O silêncio veste a mesa. Há interrogações nos olhares.
Premeditadamente, András, bebe mais um gole do seu branco, devagar, saboreia-o, pousa o copo, pigarreia e afivela um doce e matreiro sorriso. Depois assim de um jacto, como se as palavras fossem um assobio. Vou-me casar!
Estupefactos os cinco entreolham-se e, vá-se lá saber porquê, as gargalhadas brotam em cascata num só tempo. Riem, riem. As lágrimas irrompem nos olhos já gastos dando-lhes aquele brilho malicioso mas simultaneamente ladino. Escancaram-se os rostos. A alegria incrédula, a surpresa, o sopro de vida que os bafeja, fá-los rejuvenescer. A incredulidade apaga-se perante a simplicidade da novidade. O sessentão do András, solteirão impenitente, o solitário, o discreto, o mais subtil de todos eles, o indivíduo que parecia não padecer de sentimentos, sair-se com esta!
-Estás a gozar, não estás? Pergunta-lhe István, sempre inquisitivo
-Ora essa! pura verdade. E é já para a semana. Estão convidados.
-Homessa…quem diria. Mas, perdoa que te pergunte, András, quem é a extraordinária criatura? Mulher, não é? Pergunta meio espantado, o bonacheirão do Érvin.
-Claro que é, essa agora! Chama-se Kássia. Conheço-a há anos. Desde sempre. Crescemos quase juntos. A vida separou-nos mais o tempo. Agora juntou-nos, e vamos viver o resto das nossas vidas, ou o que sobrar delas. Mas juntos.
-Não acredito, não posso. Ó rapaziada, o nosso querido András, tão calado, tão … tão ele. O eterno apaixonado. E nós sem nos apercebermos. Afinal o que somos? Amigos? Homens? Trastes? Desculpa, meu velho por nunca termos percebido ou compreendido, diz-lhe János, o Bom.

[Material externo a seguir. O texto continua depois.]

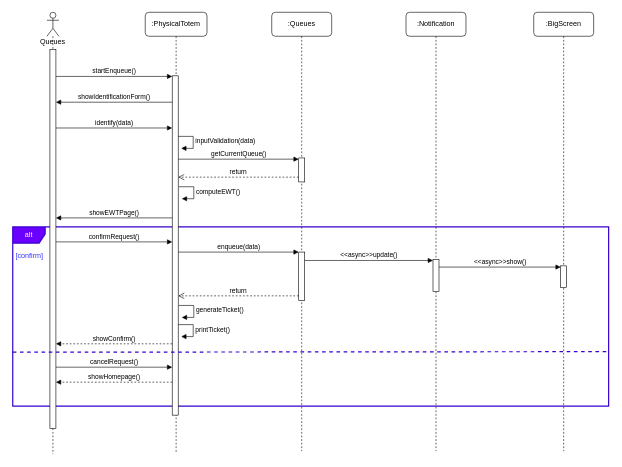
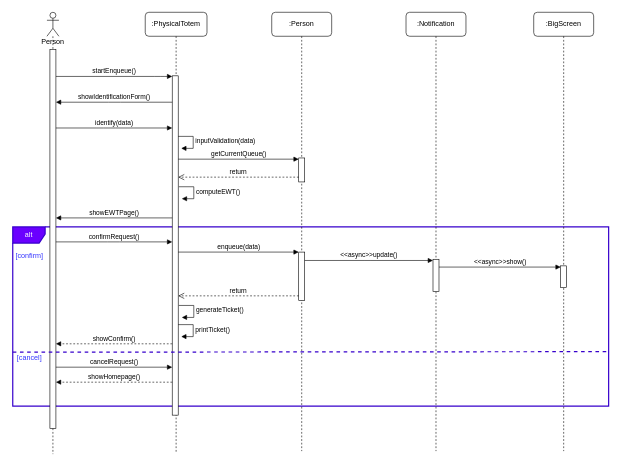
  <mxCell id="0" />
  <mxCell id="1" parent="0" />
  <mxCell id="2" value="alt" style="shape=umlFrame;whiteSpace=wrap;html=1;width=54;height=27;fillColor=#6a00ff;strokeColor=#3700CC;fontColor=#ffffff;strokeWidth=2;" parent="1" vertex="1"><mxGeometry x="20" y="378" width="994" height="299" as="geometry" /></mxCell>
  <mxCell id="3" value=":PhysicalTotem" style="shape=umlLifeline;perimeter=lifelinePerimeter;whiteSpace=wrap;html=1;container=1;collapsible=0;recursiveResize=0;outlineConnect=0;rounded=1;shadow=0;comic=0;labelBackgroundColor=none;strokeWidth=1;fontFamily=Helvetica;fontSize=12;align=center;" parent="1" vertex="1"><mxGeometry x="241" y="20" width="103" height="734" as="geometry" /></mxCell>
  <mxCell id="4" value="" style="html=1;points=[];perimeter=orthogonalPerimeter;rounded=0;shadow=0;comic=0;labelBackgroundColor=none;strokeWidth=1;fontFamily=Verdana;fontSize=12;align=center;" parent="3" vertex="1"><mxGeometry x="45" y="106" width="10" height="566" as="geometry" /></mxCell>
  <mxCell id="5" value="inputValidation(data)" style="edgeStyle=orthogonalEdgeStyle;html=1;align=left;spacingLeft=2;endArrow=block;rounded=0;entryX=1;entryY=0;" parent="3" edge="1"><mxGeometry relative="1" as="geometry"><mxPoint x="55" y="207" as="sourcePoint" /><Array as="points"><mxPoint x="80" y="207" /></Array><mxPoint x="60" y="227" as="targetPoint" /></mxGeometry></mxCell>
  <mxCell id="6" value="startEnqueue()" style="html=1;verticalAlign=bottom;endArrow=block;" parent="1" target="4" edge="1"><mxGeometry width="80" relative="1" as="geometry"><mxPoint x="92" y="127" as="sourcePoint" /><mxPoint x="526" y="310" as="targetPoint" /><Array as="points"><mxPoint x="267" y="127" /></Array></mxGeometry></mxCell>
- <mxCell id="7" value=":Queues" style="shape=umlLifeline;perimeter=lifelinePerimeter;whiteSpace=wrap;html=1;container=1;collapsible=0;recursiveResize=0;outlineConnect=0;rounded=1;shadow=0;glass=0;sketch=0;" parent="1" vertex="1"><mxGeometry x="452" y="20" width="100" height="732" as="geometry" /></mxCell>
+ <mxCell id="7" value=":Person" style="shape=umlLifeline;perimeter=lifelinePerimeter;whiteSpace=wrap;html=1;container=1;collapsible=0;recursiveResize=0;outlineConnect=0;rounded=1;shadow=0;glass=0;sketch=0;" parent="1" vertex="1"><mxGeometry x="452" y="20" width="100" height="732" as="geometry" /></mxCell>
  <mxCell id="8" value="" style="html=1;points=[];perimeter=orthogonalPerimeter;" parent="7" vertex="1"><mxGeometry x="45" y="243" width="10" height="40" as="geometry" /></mxCell>
  <mxCell id="9" value="" style="html=1;points=[];perimeter=orthogonalPerimeter;" parent="7" vertex="1"><mxGeometry x="45" y="400" width="10" height="81" as="geometry" /></mxCell>
- <mxCell id="10" value="Queues" style="shape=umlLifeline;participant=umlActor;perimeter=lifelinePerimeter;whiteSpace=wrap;html=1;container=1;collapsible=0;recursiveResize=0;verticalAlign=top;spacingTop=36;outlineConnect=0;" parent="1" vertex="1"><mxGeometry x="77" y="20" width="20" height="737" as="geometry" /></mxCell>
+ <mxCell id="10" value="Person" style="shape=umlLifeline;participant=umlActor;perimeter=lifelinePerimeter;whiteSpace=wrap;html=1;container=1;collapsible=0;recursiveResize=0;verticalAlign=top;spacingTop=36;outlineConnect=0;" parent="1" vertex="1"><mxGeometry x="77" y="20" width="20" height="737" as="geometry" /></mxCell>
  <mxCell id="11" value="" style="html=1;points=[];perimeter=orthogonalPerimeter;" parent="10" vertex="1"><mxGeometry x="5" y="62" width="10" height="632" as="geometry" /></mxCell>
  <mxCell id="12" value="showIdentificationForm()" style="html=1;verticalAlign=bottom;endArrow=block;" parent="1" source="4" target="11" edge="1"><mxGeometry width="80" relative="1" as="geometry"><mxPoint x="532" y="418" as="sourcePoint" /><mxPoint x="612" y="418" as="targetPoint" /><Array as="points"><mxPoint x="190" y="170" /></Array></mxGeometry></mxCell>
  <mxCell id="13" value="identify(data)" style="html=1;verticalAlign=bottom;endArrow=block;" parent="1" source="11" target="4" edge="1"><mxGeometry width="80" relative="1" as="geometry"><mxPoint x="532" y="418" as="sourcePoint" /><mxPoint x="612" y="418" as="targetPoint" /><Array as="points"><mxPoint x="181" y="213" /></Array></mxGeometry></mxCell>
  <mxCell id="14" value="confirmRequest()" style="html=1;verticalAlign=bottom;endArrow=block;" parent="1" source="11" target="4" edge="1"><mxGeometry width="80" relative="1" as="geometry"><mxPoint x="532" y="418" as="sourcePoint" /><mxPoint x="612" y="418" as="targetPoint" /><Array as="points"><mxPoint x="188" y="403" /></Array></mxGeometry></mxCell>
  <mxCell id="15" value="getCurrentQueue()" style="html=1;verticalAlign=bottom;endArrow=block;" parent="1" source="4" target="8" edge="1"><mxGeometry width="80" relative="1" as="geometry"><mxPoint x="532" y="418" as="sourcePoint" /><mxPoint x="612" y="418" as="targetPoint" /><Array as="points"><mxPoint x="394" y="265" /></Array></mxGeometry></mxCell>
  <mxCell id="16" value="return" style="html=1;verticalAlign=bottom;endArrow=open;dashed=1;endSize=8;" parent="1" source="8" target="4" edge="1"><mxGeometry relative="1" as="geometry"><mxPoint x="612" y="418" as="sourcePoint" /><mxPoint x="532" y="418" as="targetPoint" /><Array as="points"><mxPoint x="394" y="295" /></Array></mxGeometry></mxCell>
  <mxCell id="17" value="computeEWT()" style="edgeStyle=orthogonalEdgeStyle;html=1;align=left;spacingLeft=2;endArrow=block;rounded=0;entryX=1;entryY=0;" parent="1" edge="1"><mxGeometry relative="1" as="geometry"><mxPoint x="297" y="311" as="sourcePoint" /><Array as="points"><mxPoint x="322" y="311" /></Array><mxPoint x="302" y="331" as="targetPoint" /></mxGeometry></mxCell>
  <mxCell id="18" value="showEWTPage()" style="html=1;verticalAlign=bottom;endArrow=block;" parent="1" source="4" target="11" edge="1"><mxGeometry width="80" relative="1" as="geometry"><mxPoint x="532" y="418" as="sourcePoint" /><mxPoint x="612" y="418" as="targetPoint" /><Array as="points"><mxPoint x="190" y="363" /></Array></mxGeometry></mxCell>
  <mxCell id="19" value="enqueue(data)" style="html=1;verticalAlign=bottom;endArrow=block;" parent="1" source="4" target="9" edge="1"><mxGeometry width="80" relative="1" as="geometry"><mxPoint x="296" y="420" as="sourcePoint" /><mxPoint x="612" y="428" as="targetPoint" /></mxGeometry></mxCell>
  <mxCell id="20" value="return" style="html=1;verticalAlign=bottom;endArrow=open;dashed=1;endSize=8;" parent="1" source="9" target="4" edge="1"><mxGeometry relative="1" as="geometry"><mxPoint x="501" y="493" as="sourcePoint" /><mxPoint x="300" y="493" as="targetPoint" /><Array as="points"><mxPoint x="399" y="493" /></Array></mxGeometry></mxCell>
  <mxCell id="21" value="generateTicket()" style="edgeStyle=orthogonalEdgeStyle;html=1;align=left;spacingLeft=2;endArrow=block;rounded=0;entryX=1;entryY=0;" parent="1" edge="1"><mxGeometry relative="1" as="geometry"><mxPoint x="297" y="509" as="sourcePoint" /><Array as="points"><mxPoint x="322" y="509" /></Array><mxPoint x="302" y="529" as="targetPoint" /></mxGeometry></mxCell>
  <mxCell id="22" value="printTicket()" style="edgeStyle=orthogonalEdgeStyle;html=1;align=left;spacingLeft=2;endArrow=block;rounded=0;entryX=1;entryY=0;" parent="1" edge="1"><mxGeometry relative="1" as="geometry"><mxPoint x="296" y="541" as="sourcePoint" /><Array as="points"><mxPoint x="321" y="541" /></Array><mxPoint x="301" y="561" as="targetPoint" /></mxGeometry></mxCell>
  <mxCell id="23" value=":Notification" style="shape=umlLifeline;perimeter=lifelinePerimeter;whiteSpace=wrap;html=1;container=1;collapsible=0;recursiveResize=0;outlineConnect=0;rounded=1;shadow=0;glass=0;sketch=0;" parent="1" vertex="1"><mxGeometry x="676" y="20" width="100" height="732" as="geometry" /></mxCell>
  <mxCell id="24" value="" style="html=1;points=[];perimeter=orthogonalPerimeter;" parent="23" vertex="1"><mxGeometry x="45" y="412" width="10" height="54" as="geometry" /></mxCell>
  <mxCell id="25" value="&amp;lt;&amp;lt;async&amp;gt;&amp;gt;update()" style="html=1;verticalAlign=bottom;endArrow=block;" parent="1" source="9" target="24" edge="1"><mxGeometry width="80" relative="1" as="geometry"><mxPoint x="532" y="418" as="sourcePoint" /><mxPoint x="612" y="418" as="targetPoint" /><Array as="points"><mxPoint x="616" y="434" /></Array></mxGeometry></mxCell>
  <mxCell id="26" value=":BigScreen" style="shape=umlLifeline;perimeter=lifelinePerimeter;whiteSpace=wrap;html=1;container=1;collapsible=0;recursiveResize=0;outlineConnect=0;rounded=1;shadow=0;glass=0;sketch=0;" parent="1" vertex="1"><mxGeometry x="889" y="20" width="100" height="732" as="geometry" /></mxCell>
  <mxCell id="27" value="" style="html=1;points=[];perimeter=orthogonalPerimeter;" parent="26" vertex="1"><mxGeometry x="45" y="423" width="10" height="36" as="geometry" /></mxCell>
  <mxCell id="28" value="&amp;lt;&amp;lt;async&amp;gt;&amp;gt;show()" style="html=1;verticalAlign=bottom;endArrow=block;" parent="1" source="24" target="27" edge="1"><mxGeometry width="80" relative="1" as="geometry"><mxPoint x="532" y="418" as="sourcePoint" /><mxPoint x="612" y="418" as="targetPoint" /><Array as="points"><mxPoint x="838" y="445" /></Array></mxGeometry></mxCell>
  <mxCell id="29" value="showConfirm()" style="html=1;verticalAlign=bottom;endArrow=block;dashed=1;" parent="1" source="4" target="11" edge="1"><mxGeometry width="80" relative="1" as="geometry"><mxPoint x="532" y="418" as="sourcePoint" /><mxPoint x="612" y="418" as="targetPoint" /><Array as="points"><mxPoint x="201" y="573" /></Array></mxGeometry></mxCell>
  <mxCell id="30" value="cancelRequest()" style="html=1;verticalAlign=bottom;endArrow=block;" parent="1" source="11" target="4" edge="1"><mxGeometry width="80" relative="1" as="geometry"><mxPoint x="532" y="418" as="sourcePoint" /><mxPoint x="612" y="418" as="targetPoint" /><Array as="points"><mxPoint x="194" y="612" /></Array></mxGeometry></mxCell>
  <mxCell id="31" value="showHomepage()" style="html=1;verticalAlign=bottom;endArrow=block;dashed=1;" parent="1" source="4" target="11" edge="1"><mxGeometry width="80" relative="1" as="geometry"><mxPoint x="532" y="418" as="sourcePoint" /><mxPoint x="612" y="418" as="targetPoint" /><Array as="points"><mxPoint x="193" y="637" /></Array></mxGeometry></mxCell>
  <mxCell id="32" value="[confirm]" style="text;html=1;strokeColor=none;fillColor=none;align=center;verticalAlign=middle;whiteSpace=wrap;rounded=0;shadow=1;glass=0;sketch=0;fontColor=#3333FF;" parent="1" vertex="1"><mxGeometry x="28" y="417" width="40" height="20" as="geometry" /></mxCell>
+ <mxCell id="33" value="[cancel]" style="text;html=1;strokeColor=none;fillColor=none;align=center;verticalAlign=middle;whiteSpace=wrap;rounded=0;shadow=1;glass=0;sketch=0;fontColor=#3333FF;" parent="1" vertex="1"><mxGeometry x="28" y="586" width="40" height="20" as="geometry" /></mxCell>
  <mxCell id="34" value="" style="endArrow=none;dashed=1;html=1;fillColor=#6a00ff;strokeColor=#3700CC;entryX=1.002;entryY=0.696;entryDx=0;entryDy=0;entryPerimeter=0;strokeWidth=2;exitX=0;exitY=0.699;exitDx=0;exitDy=0;exitPerimeter=0;" parent="1" source="2" target="2" edge="1"><mxGeometry width="50" height="50" relative="1" as="geometry"><mxPoint x="43.99" y="365.74" as="sourcePoint" /><mxPoint x="1040.98" y="361.995" as="targetPoint" /></mxGeometry></mxCell>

-Ora, ora, deixa-te disso, János. Somos o que somos. Homens somos, amigos também. Mas não te esqueças, só sabemos o que mostramos. A capa, o livro que fica muitas vezes por ler, porque as palavras pesam, porque as linhas se estreitam, porque os personagens não somos nós. E pura e simplesmente desviamo-nos. Tão humano, meus caros. Por isso meus amigos, convido-vos para as páginas do meu livro. E sorrindo András cala-se. A firmeza da sua voz, a par com o seu sorriso aberto, empresta ao grupo uma alegria que se traduz em efusivos abraços e parabéns e nova rodada de branco fresco.

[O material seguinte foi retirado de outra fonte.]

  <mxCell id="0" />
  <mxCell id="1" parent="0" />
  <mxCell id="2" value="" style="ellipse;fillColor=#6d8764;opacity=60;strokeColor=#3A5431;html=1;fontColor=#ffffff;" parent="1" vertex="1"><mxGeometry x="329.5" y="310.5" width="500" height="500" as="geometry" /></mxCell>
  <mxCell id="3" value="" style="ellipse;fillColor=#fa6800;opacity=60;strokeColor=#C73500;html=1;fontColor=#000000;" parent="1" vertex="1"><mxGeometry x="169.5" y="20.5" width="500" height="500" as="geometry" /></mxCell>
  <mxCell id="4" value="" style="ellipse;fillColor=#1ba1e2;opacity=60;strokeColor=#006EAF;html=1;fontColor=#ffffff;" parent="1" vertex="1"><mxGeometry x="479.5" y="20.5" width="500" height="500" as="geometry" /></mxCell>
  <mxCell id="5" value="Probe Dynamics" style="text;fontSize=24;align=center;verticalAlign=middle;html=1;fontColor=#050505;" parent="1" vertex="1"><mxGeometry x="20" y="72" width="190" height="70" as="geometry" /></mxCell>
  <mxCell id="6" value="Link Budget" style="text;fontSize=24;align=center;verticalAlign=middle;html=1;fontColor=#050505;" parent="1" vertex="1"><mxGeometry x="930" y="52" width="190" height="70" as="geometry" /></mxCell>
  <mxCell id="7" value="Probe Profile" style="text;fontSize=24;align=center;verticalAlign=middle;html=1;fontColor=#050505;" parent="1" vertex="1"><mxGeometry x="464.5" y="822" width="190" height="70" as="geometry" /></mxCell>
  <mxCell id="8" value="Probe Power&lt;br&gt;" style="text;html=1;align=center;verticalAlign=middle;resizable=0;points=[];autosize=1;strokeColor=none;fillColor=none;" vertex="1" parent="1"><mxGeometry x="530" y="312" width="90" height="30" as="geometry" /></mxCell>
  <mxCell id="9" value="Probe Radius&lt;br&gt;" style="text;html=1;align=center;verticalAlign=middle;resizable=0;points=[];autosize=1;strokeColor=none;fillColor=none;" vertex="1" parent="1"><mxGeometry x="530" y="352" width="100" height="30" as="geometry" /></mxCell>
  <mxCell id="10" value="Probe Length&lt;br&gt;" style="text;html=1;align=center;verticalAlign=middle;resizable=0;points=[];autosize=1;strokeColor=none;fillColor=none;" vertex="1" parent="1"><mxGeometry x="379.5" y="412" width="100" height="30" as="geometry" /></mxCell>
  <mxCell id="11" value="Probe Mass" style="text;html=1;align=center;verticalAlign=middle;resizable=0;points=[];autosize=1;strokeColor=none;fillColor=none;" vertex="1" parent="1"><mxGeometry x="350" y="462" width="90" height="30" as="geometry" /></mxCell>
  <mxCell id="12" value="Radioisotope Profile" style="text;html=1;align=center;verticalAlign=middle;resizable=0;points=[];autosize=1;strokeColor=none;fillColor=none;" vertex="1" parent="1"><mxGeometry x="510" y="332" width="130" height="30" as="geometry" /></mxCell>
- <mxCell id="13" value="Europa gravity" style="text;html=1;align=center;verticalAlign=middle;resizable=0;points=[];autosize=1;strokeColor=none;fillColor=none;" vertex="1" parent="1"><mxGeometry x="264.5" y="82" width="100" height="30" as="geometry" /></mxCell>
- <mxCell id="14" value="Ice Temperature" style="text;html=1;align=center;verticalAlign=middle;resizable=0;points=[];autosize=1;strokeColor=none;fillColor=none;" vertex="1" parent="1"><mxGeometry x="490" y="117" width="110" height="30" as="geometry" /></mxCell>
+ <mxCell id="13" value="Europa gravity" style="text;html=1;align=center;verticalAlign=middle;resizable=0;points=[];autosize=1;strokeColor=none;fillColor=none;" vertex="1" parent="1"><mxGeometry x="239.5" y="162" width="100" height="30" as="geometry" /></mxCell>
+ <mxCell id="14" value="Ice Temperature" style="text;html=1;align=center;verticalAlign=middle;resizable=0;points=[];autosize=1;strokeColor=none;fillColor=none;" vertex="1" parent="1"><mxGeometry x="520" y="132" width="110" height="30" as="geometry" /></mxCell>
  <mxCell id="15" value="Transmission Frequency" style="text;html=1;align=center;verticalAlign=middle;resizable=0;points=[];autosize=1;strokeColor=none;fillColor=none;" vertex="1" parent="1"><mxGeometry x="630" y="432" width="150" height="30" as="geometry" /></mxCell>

A tarde torna-se mais viva. Na mesa, sob a janela, onde o sol deixou de debicar, e passou a iluminar, os seis homens sentem nos corpos uma espécie de frémito que os compele ao sonho. Não ao imaginário, voo de águia em espaço a descobrir, não, apenas à ilusão de estar vivo e, de sentir, sendo correspondido. À fantasia de nada ter ainda acabado. Ao devaneio, àquele, onde as prateleiras não existem e os espaços não se constrangeram a rotinas. Sentem na pele o estremecimento da vida e, pressagiam-na, nas suas almas. Vozes trémulas, depois mais redondas e fortes, ecoam. Cantarolam enquanto se embalam no ritmo, no calor e na esperança. Estão felizes e plenos, os amigos.

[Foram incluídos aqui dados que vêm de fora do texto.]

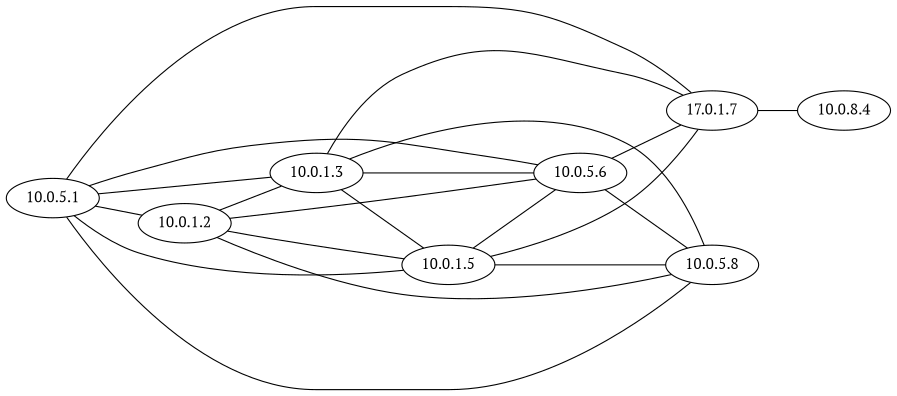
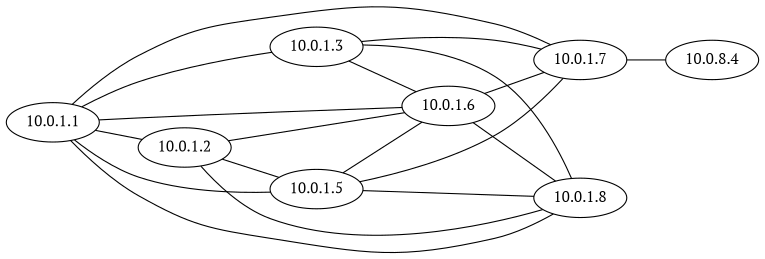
  graph {
    fontname="PT Serif"
    rankdir=LR
    node [fontname="PT Serif"]
    edge [fontname="PT Serif"]
-   "10.0.1.1" [label="10.0.5.1"]
-   "10.0.1.7" [label="17.0.1.7"]
-   "10.0.1.8" [label="10.0.5.8"]
+   "10.0.1.1"
+   "10.0.1.7"
+   "10.0.1.8"
    "10.0.1.2"
    "10.0.1.3"
    "10.0.1.5"
-   "10.0.1.6" [label="10.0.5.6"]
+   "10.0.1.6"
    n8 [label="10.0.8.4"]
    "10.0.1.1" -- "10.0.1.7"
    "10.0.1.1" -- "10.0.1.8"
    "10.0.1.1" -- "10.0.1.2"
    "10.0.1.1" -- "10.0.1.3"
    "10.0.1.1" -- "10.0.1.5"
    "10.0.1.1" -- "10.0.1.6"
    "10.0.1.7" -- n8
    "10.0.1.2" -- "10.0.1.8"
-   "10.0.1.2" -- "10.0.1.3"
    "10.0.1.2" -- "10.0.1.5"
    "10.0.1.2" -- "10.0.1.6"
    "10.0.1.3" -- "10.0.1.7"
    "10.0.1.3" -- "10.0.1.8"
-   "10.0.1.3" -- "10.0.1.5"
    "10.0.1.3" -- "10.0.1.6"
    "10.0.1.5" -- "10.0.1.7"
    "10.0.1.5" -- "10.0.1.8"
    "10.0.1.5" -- "10.0.1.6"
    "10.0.1.6" -- "10.0.1.7"
    "10.0.1.6" -- "10.0.1.8"
  }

Horas depois, quando o capote do crepúsculo decidiu enroupar o dia, um a um despedem-se e saem. Já na velha Praça Vorosmarty, respiram fundo, bebendo a humidade da noite. Os ossos ou as articulações nada sentem. Não estão duras, não ardem no movimentar do corpo. Os passos tornam-se lépidos quase em széki. O ritmo do sentir. A modorra quebrou. A esperança ainda é vida. E o amanhã está ainda na esquina à espera…para ser lido.